Items such as exposed ductwork to meet the air conditioning needs were introduced into the buildings with great care. Computer datalines were installed in existing walls and ceilings. We went through annuals from the ‘30s and ‘40s and talked to people who went there, Wilder said, in an effort to effectively return the high school to its former glory.
New wooden seats replaced the existing plastic auditorium chairs. The red and black plastic never worked and were out of place with the restored grandeur of the auditorium and the stained glass windows, said Cathy Valdes, speaking of her favorite part of the renovation project.
According to School Board Member Jack Lamb, PhD, The community and the 1,500 people in attendance at the rededication of Hillsborough High School were so pleased that we restored the building to one of the finest school buildings in the United States. According to Cathy Valdes, Everyone is absolutely elated with the outcome, it is so evident that the school holds such a strong place in the community and the enrichment of it’s students’ experience. I hope that today’s students begin to feel that they are part of that rich history, Valdes said.
The school’s transformation may be best expressed in the words of former student, Beverly Chambers. As a graduate of the Class of ’58, I had only visited my alma mater once a few years back, and at that time was extremely disappointed on how much it had changed over the years. The beautiful landscaping was a mass of trailers, the halls had metal doors and cased-in windows, corridors were closed off, and it wasn’t the school I so fondly remembered… Then while visiting friends in Tampa, I was asked to attend the [Hillsborough High] dedication. Oh, my goodness, my school was back! I can not believe the transformation that was performed!
The project was awarded an Honor Award for Architecture by AIA Tampa Bay for Historic Renovation. Jury members commenting that the architect had an understanding of the original intent and rigor of this building and embraced the corrected features with a contemporary relevance simultaneously with a historical relevance…the building is more like the original and more like a contemporary building at the same time.
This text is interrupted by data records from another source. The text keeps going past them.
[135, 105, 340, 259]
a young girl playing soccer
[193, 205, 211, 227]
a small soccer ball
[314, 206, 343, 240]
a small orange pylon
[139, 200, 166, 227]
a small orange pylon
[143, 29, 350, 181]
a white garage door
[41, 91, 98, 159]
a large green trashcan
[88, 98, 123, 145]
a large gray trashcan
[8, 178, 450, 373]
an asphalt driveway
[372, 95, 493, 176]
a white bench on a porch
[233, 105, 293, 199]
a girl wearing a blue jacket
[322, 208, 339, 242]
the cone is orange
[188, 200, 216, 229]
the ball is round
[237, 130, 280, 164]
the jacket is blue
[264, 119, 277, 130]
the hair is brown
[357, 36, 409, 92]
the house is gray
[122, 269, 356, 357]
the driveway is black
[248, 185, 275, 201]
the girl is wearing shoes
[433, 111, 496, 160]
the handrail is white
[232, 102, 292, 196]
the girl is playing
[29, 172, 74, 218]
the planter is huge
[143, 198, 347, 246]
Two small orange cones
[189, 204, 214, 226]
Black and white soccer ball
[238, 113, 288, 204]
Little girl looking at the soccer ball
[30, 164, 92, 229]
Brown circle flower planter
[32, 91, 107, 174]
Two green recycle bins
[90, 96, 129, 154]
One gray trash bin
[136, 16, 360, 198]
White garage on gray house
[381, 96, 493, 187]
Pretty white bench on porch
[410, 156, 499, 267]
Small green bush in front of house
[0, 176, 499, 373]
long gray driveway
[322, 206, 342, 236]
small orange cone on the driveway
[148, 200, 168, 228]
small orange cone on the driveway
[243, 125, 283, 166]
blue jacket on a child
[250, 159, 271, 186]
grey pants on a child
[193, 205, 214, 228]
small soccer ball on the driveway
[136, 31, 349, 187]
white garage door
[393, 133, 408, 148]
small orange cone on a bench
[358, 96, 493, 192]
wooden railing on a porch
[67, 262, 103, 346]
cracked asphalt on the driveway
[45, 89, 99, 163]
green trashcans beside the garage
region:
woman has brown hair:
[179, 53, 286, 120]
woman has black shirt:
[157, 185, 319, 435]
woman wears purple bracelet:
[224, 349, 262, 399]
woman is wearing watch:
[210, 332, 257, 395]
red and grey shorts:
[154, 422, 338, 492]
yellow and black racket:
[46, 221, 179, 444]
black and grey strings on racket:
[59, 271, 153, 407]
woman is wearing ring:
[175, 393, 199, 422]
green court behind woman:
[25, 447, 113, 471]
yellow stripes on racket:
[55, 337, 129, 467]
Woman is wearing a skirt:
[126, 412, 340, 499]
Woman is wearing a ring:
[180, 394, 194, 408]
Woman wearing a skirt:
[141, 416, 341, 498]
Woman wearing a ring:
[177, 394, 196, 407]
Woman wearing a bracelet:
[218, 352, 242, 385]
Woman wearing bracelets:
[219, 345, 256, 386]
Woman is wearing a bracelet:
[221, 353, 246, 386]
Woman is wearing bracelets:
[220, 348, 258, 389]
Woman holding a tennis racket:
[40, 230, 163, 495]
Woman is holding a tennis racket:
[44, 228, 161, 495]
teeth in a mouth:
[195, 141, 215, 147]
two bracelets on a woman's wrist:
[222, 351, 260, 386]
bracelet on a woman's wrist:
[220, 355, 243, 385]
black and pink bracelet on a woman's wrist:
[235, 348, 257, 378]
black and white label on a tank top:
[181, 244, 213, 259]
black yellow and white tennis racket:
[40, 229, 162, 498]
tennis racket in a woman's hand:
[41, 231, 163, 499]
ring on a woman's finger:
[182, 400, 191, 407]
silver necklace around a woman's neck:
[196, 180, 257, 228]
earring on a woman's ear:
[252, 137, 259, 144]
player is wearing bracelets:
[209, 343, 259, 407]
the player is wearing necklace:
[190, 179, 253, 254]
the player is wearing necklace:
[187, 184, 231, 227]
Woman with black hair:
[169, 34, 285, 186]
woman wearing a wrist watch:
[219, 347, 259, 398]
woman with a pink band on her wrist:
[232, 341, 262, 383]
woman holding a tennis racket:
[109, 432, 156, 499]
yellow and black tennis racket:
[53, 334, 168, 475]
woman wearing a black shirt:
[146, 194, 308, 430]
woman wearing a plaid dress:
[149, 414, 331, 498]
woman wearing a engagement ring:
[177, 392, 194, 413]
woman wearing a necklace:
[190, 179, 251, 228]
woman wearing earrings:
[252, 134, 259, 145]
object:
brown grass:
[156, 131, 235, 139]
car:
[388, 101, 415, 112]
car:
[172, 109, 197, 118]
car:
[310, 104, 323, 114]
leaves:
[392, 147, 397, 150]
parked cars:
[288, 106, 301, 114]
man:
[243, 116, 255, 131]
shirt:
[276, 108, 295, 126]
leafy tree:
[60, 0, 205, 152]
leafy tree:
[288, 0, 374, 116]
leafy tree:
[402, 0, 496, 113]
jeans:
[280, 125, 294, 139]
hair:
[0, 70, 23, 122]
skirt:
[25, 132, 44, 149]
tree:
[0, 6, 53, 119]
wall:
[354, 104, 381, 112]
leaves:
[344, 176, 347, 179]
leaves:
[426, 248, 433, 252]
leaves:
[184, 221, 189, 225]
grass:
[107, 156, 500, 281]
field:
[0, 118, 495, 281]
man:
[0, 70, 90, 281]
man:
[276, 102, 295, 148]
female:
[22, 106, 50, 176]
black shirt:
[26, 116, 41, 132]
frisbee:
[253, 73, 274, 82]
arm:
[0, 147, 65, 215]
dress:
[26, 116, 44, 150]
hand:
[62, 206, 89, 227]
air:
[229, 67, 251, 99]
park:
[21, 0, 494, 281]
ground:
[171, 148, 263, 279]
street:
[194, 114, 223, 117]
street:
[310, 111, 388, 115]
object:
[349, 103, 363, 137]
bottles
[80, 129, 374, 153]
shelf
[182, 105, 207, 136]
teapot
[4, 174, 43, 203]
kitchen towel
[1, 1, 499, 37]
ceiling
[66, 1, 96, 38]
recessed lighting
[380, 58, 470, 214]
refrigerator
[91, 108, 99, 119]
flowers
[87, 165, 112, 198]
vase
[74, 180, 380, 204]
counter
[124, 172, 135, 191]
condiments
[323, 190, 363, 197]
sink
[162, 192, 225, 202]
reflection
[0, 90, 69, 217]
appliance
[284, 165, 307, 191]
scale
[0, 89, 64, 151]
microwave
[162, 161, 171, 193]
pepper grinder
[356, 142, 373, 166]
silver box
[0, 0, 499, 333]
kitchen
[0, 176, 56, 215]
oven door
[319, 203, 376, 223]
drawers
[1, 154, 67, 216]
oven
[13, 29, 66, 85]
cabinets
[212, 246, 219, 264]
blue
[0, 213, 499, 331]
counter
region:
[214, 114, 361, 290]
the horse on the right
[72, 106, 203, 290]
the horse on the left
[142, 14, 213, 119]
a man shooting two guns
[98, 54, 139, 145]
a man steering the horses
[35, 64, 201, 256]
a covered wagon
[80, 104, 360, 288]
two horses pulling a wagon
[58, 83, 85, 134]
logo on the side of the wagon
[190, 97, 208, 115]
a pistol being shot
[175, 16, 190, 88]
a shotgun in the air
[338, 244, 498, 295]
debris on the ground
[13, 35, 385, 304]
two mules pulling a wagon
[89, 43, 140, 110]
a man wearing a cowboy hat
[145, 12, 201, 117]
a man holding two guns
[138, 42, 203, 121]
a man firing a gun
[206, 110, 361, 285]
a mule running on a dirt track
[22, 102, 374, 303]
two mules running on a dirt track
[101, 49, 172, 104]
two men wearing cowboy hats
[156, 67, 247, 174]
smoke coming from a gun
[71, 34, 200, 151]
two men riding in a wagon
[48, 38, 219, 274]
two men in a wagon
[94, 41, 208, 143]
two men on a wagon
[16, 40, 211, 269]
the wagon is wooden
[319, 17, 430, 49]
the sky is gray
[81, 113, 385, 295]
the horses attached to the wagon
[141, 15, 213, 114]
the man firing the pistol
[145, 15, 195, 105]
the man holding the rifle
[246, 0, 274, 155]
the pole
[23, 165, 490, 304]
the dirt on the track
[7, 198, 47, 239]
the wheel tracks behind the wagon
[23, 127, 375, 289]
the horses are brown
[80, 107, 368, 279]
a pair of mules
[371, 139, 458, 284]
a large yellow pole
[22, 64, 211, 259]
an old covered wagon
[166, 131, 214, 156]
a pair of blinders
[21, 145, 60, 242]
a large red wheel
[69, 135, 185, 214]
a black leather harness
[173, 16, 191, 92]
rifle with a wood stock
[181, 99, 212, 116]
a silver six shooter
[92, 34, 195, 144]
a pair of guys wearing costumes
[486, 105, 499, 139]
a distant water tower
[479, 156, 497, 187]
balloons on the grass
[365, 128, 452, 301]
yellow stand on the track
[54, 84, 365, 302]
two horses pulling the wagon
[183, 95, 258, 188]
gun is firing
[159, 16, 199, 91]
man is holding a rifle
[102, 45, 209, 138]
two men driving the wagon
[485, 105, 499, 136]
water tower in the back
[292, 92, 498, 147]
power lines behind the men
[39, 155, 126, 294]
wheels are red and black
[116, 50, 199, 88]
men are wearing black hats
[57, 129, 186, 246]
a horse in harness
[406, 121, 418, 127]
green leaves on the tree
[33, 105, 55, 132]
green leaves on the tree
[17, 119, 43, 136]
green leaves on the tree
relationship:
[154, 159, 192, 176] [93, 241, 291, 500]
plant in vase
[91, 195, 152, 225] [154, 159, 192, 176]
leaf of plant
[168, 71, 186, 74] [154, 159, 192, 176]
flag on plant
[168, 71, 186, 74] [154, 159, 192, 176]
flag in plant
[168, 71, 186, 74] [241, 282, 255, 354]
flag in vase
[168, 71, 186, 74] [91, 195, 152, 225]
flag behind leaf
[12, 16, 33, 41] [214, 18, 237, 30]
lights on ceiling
Jury members went on to applaud the entire project team stating the Award was an honor for the school board as much as the architect for their ability to devote resources and time to this building.
In the words of Larry Wilder, AIA, when the renovations were completed, the building sighed.
- 172,458 renovated square feet
- 1,500 light fixtures replaced
- 4,500 gallons of paint applied
- 31,788 square feet of original terrazzo refinished
- 41,415 square feet of wood flooring refinished
- 16,000 square feet of brick removed from original window openings
- 840 new windows installed
- 950 wood auditorium seats installed
- More than 100,000 square feet of acoustical tile removed
- 80,000 square feet of ceiling tile replaced
The complete renovation totaled $16.9 million and was completed over 3 years.